Envoyer à un ami | Version à imprimer | Version en PDF

Du pain avec des assiettes vides

par M. Abdou BENABBOU



Aucune différence n'est à percevoir entre les turbulences que connaît ces derniers jours l'aéroport d'Alger et le grand malaise que vit depuis quelque temps l'école algérienne. Ils répondent au même esprit et il serait faux de croire que ce sont seulement les voyageurs et les écoliers qui seraient en otages pris. La mode est au persiflage permanent, avec ses couleurs variées, avec lequel s'est peint tout le pays pour signifier que la prise d'otage s'est généralisée. Il n'y a pas non plus de différence entre la poussée des grèves de tout acabit et les barricades partout dispersées. Eux aussi répondent encore à la marche dévoyée de tout un pays et il serait fatal de penser que ce ne sont-là qu'un chahut d'apartés.

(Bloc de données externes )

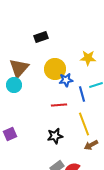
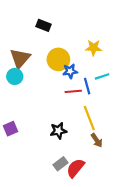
black rectangle: (41, 37) -> (43, 25), turned 40
red line: (59, 105) -> (73, 91), moved
brown arrow: (91, 145) -> (97, 140), turned -96

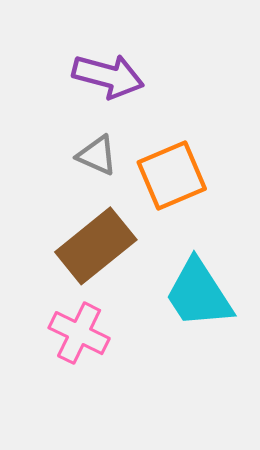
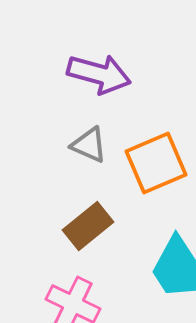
brown rectangle: (96, 246) -> (88, 226), size x0.7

Le ministère de l'Education, par la bouche de son secrétaire général, vient de poser comme incontournable préalable la signature d'une charte d'éthique avec les syndicats. L'idée est séduisante mais elle ne suffit pas.

Le secteur de l'Education n'est pas une île isolée et l'aéroport d'Alger n'est pas non plus un îlot fermé. Les turbulences qui les secouent ne sont pas uniquement des acnés d'adolescence mal assumées mais bien une dégénérescence d'un corps mal formé. L'Algérie subit, elle aussi, sans conteste, son printemps arabe, sauf qu'elle l'accueille à sa manière et tout démontre qu'elle ne veut pas se suffire comme les autres à tourner une page et elle s'échine à l'arracher. Les maux profonds dont tout le peuple est conscient ne sauraient se contenter cependant du remède d'une saison, aussi fleurie d'épines médicamenteuses qu'elle puisse l'être, si tant est que tout est à revoir et que tout est à redéfinir.

Gouvernants et gouvernés se fourvoient dans des a priori suspicieux et égoïstes. Réclamer plus de pain et se presser d'en donner quand les assiettes sont dramatiquement vides est une grossière fuite en avant et une erreur politique.

Sans crier gare, le ministère de l'Education, en tablant sur une charte de l'éthique, ne s'est pas douté qu'il mettait le doigt sur une plus large blessure et que de l'éthique, c'est toute l'Algérie qui en a besoin.